Halten wir daher abschließend fest:
Seit Jahren plädieren einige Sammler, Passionisten und Halter von Citrus-Pflanzen für eine Abkehr von der kalkarmen oder kalkfreien Kultur der Pflanze. Diesem Bestreben ist nun erstmals von deutscher Seite fachlicher Unterstützung zu Teil geworden. Auch dem häufigen Empfehlen zu Spezialdüngern, und den seitens einiger Citrus Halter hervorgebrachten Warnung zu deren Inhalten ist nun Klarheit geschaffen.Auch der häufigen Empfehlung zu Eisendünger Präparaten ist daher eine Absage zu erteilen. Denn häufig sind die gelben Blätter Ursache anderer Spuren- und Makronährstoffmängel, als das man diese mit dem Eisendünger beheben könnte.Um nun abschließend einen Tipp geben zu können, sollte das Grundverhältnis des Düngers zwischen 1:0,5:1 und optimalen 1:0,3:0,8 liegen der Hauptnährstoffe liegen. Auch sollte man auf eine kalkfreie Kultur verzichten und immer mal wieder mit Leitungswasser die Pflanzen bewässern, damit diese genügend Calcium und Magnesium verabreicht bekommen. Ist das Leitungswasser hingegen zu weich, was in der Praxis bei Werten in Gesamthärte von unter 10° dH der Fall ist, ist die Empfehlung, ab und an die Pflanze mit gutem Magnesium-angereichertem Gartenkalk zu versorgen.So gilt es, einen Dünger zu erstehen, der obigen Nährstoffangaben sehr nahe kommt, Spurennährstoffe enthält und die Versorgung der Pflanze mit Calcium als essentielles Element zu sichern. Ob dies ein Dünger für Grünpflanzen, ein Dünger für Palmen oder ein Universaldünger ist, ist nach den Forschungen aus Geisenheim egal. Ab und an Messen der Boden pH-Wertes und bei Werten von unter 6 ein Aufkalken mit Gartenkalk auf ca. 7 ist ratsam, oder ein Umtopfen in eine frische, aufgekalkte Erde.

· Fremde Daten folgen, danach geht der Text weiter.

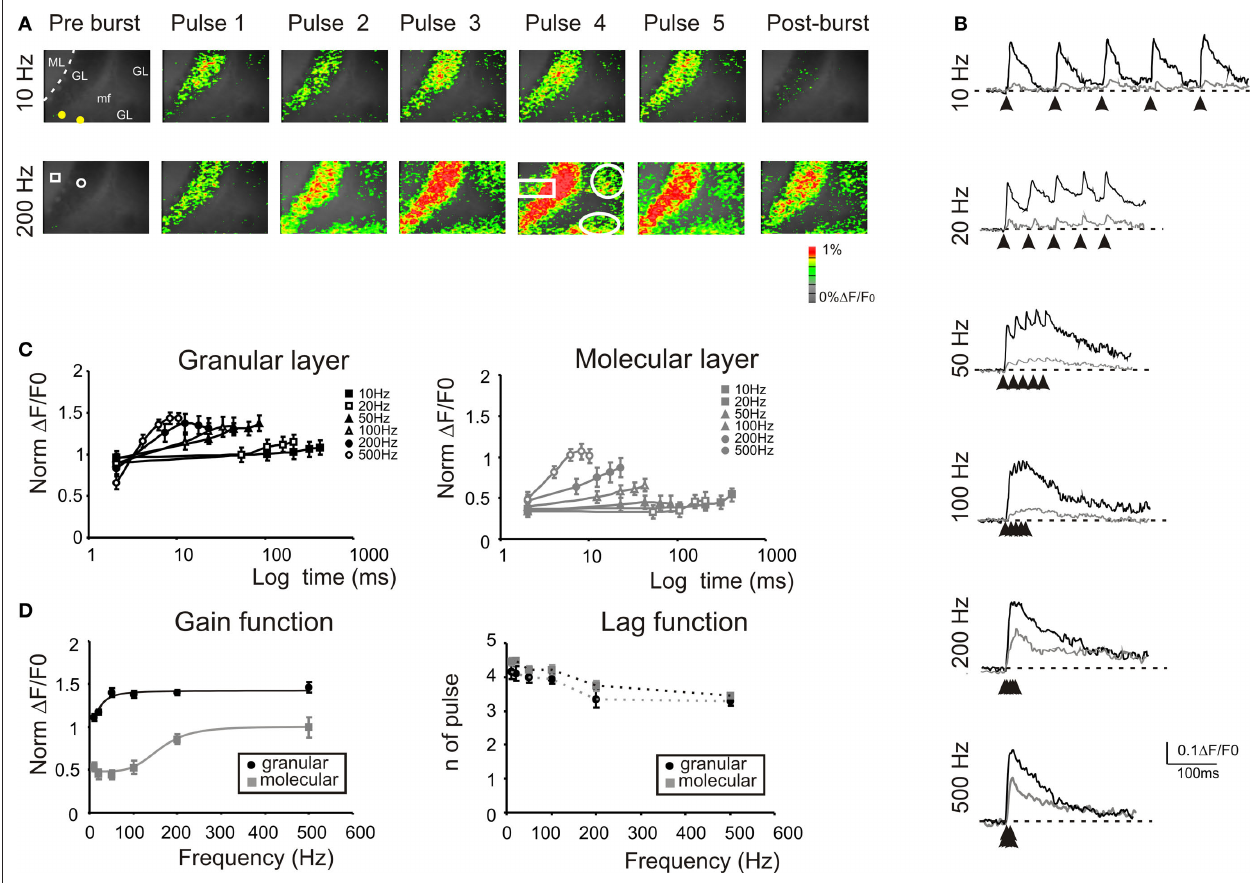
layer (gray). Note the much stronger molecular layer response at higher frequencies and the consistent temporal summation of all signals. (C) Maximum response amplitudes were measured for each of the five pulses of bursts delivered at different frequencies in the granular (black; n = 8 slices, n = 32 ROIs for each frequency) and in the molecular layer (gray; n = 8 slices, n = 28 ROIs for each frequency). Points are reported as mean ± SEM. (D) Gain and lag curves for granular (black; n = 8 slices, n = 32 ROIs for each frequency) and molecular layer (gray; n = 8 slices, n = 28 ROIs for each frequency) responses. Gain is the maximum response obtained at a certain frequency and lag is the number of pulses needed to achieve the maximal response. The gain curves were fitted a sigmoidal function (Eq.1). Points are reported as mean ±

Und was man sonst noch tun kann:
Oft sind die Pflanzen auf recht „kalktoleranten“ Veredelungsunterlagen vermehrt. Eine Kultur mit hohen Boden pH-Werten durch eine Kultur mit sehr kalkreichem Leitungswasser, mit einer Gesamthärte über 18° dH, und einem wenig sauer wirkendem Dünger bleibt daher oft ohne Symptome.Hat man eine Pflanze, die dennoch auf hohe Boden-pH-Werte reagiert, kann man beruhig bis zu deutlichen Symptomen im Sommerhalbjahr warten und dann Umtopfen. Sofort korrigiert sich der Boden pH-Wert und die Nährstoffe sind wieder verfügbar, so daß Chlorosen verschwinden, ohne das teure Spezialprodukte benutzt werden müssen.